What this task involves: Which lines should be repeated? Exactly the one containing "(218, 1037) none" and every line after it through the end of the entries below.
▼
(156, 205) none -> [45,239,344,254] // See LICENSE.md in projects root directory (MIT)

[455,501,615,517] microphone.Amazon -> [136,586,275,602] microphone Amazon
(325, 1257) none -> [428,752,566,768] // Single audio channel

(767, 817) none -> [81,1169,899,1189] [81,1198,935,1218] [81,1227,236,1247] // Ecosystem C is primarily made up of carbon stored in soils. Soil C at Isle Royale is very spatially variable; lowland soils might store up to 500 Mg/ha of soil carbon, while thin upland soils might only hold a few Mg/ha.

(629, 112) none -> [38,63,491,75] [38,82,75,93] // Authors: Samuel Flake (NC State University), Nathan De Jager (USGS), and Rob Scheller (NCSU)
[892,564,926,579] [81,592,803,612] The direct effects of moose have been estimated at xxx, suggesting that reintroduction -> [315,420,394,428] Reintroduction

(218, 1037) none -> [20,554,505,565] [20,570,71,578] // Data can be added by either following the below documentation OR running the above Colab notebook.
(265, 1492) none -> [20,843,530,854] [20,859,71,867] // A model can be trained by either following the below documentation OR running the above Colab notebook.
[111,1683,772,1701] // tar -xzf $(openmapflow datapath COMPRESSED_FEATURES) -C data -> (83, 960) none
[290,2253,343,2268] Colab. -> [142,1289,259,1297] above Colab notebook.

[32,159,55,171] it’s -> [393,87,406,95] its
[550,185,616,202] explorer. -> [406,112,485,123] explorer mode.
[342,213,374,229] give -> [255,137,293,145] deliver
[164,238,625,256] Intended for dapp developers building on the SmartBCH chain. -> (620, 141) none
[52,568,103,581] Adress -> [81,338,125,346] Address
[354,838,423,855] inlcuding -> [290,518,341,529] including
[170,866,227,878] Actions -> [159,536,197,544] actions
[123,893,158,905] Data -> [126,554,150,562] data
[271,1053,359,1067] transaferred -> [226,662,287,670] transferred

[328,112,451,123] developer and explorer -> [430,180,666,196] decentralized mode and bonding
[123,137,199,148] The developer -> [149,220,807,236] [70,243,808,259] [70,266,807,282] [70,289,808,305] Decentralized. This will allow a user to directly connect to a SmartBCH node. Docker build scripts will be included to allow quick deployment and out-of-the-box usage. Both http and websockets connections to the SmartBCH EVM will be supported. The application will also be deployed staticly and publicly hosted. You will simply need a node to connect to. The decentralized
▲
Your solution:
(218, 1037) none -> [20,554,505,565] [20,570,71,578] // Data can be added by either following the below documentation OR running the above Colab notebook.
(265, 1492) none -> [20,843,530,854] [20,859,71,867] // A model can be trained by either following the below documentation OR running the above Colab notebook.
[111,1683,772,1701] // tar -xzf $(openmapflow datapath COMPRESSED_FEATURES) -C data -> (83, 960) none
[290,2253,343,2268] Colab. -> [142,1289,259,1297] above Colab notebook.

[32,159,55,171] it’s -> [393,87,406,95] its
[550,185,616,202] explorer. -> [406,112,485,123] explorer mode.
[342,213,374,229] give -> [255,137,293,145] deliver
[164,238,625,256] Intended for dapp developers building on the SmartBCH chain. -> (620, 141) none
[52,568,103,581] Adress -> [81,338,125,346] Address
[354,838,423,855] inlcuding -> [290,518,341,529] including
[170,866,227,878] Actions -> [159,536,197,544] actions
[123,893,158,905] Data -> [126,554,150,562] data
[271,1053,359,1067] transaferred -> [226,662,287,670] transferred

[328,112,451,123] developer and explorer -> [430,180,666,196] decentralized mode and bonding
[123,137,199,148] The developer -> [149,220,807,236] [70,243,808,259] [70,266,807,282] [70,289,808,305] Decentralized. This will allow a user to directly connect to a SmartBCH node. Docker build scripts will be included to allow quick deployment and out-of-the-box usage. Both http and websockets connections to the SmartBCH EVM will be supported. The application will also be deployed staticly and publicly hosted. You will simply need a node to connect to. The decentralized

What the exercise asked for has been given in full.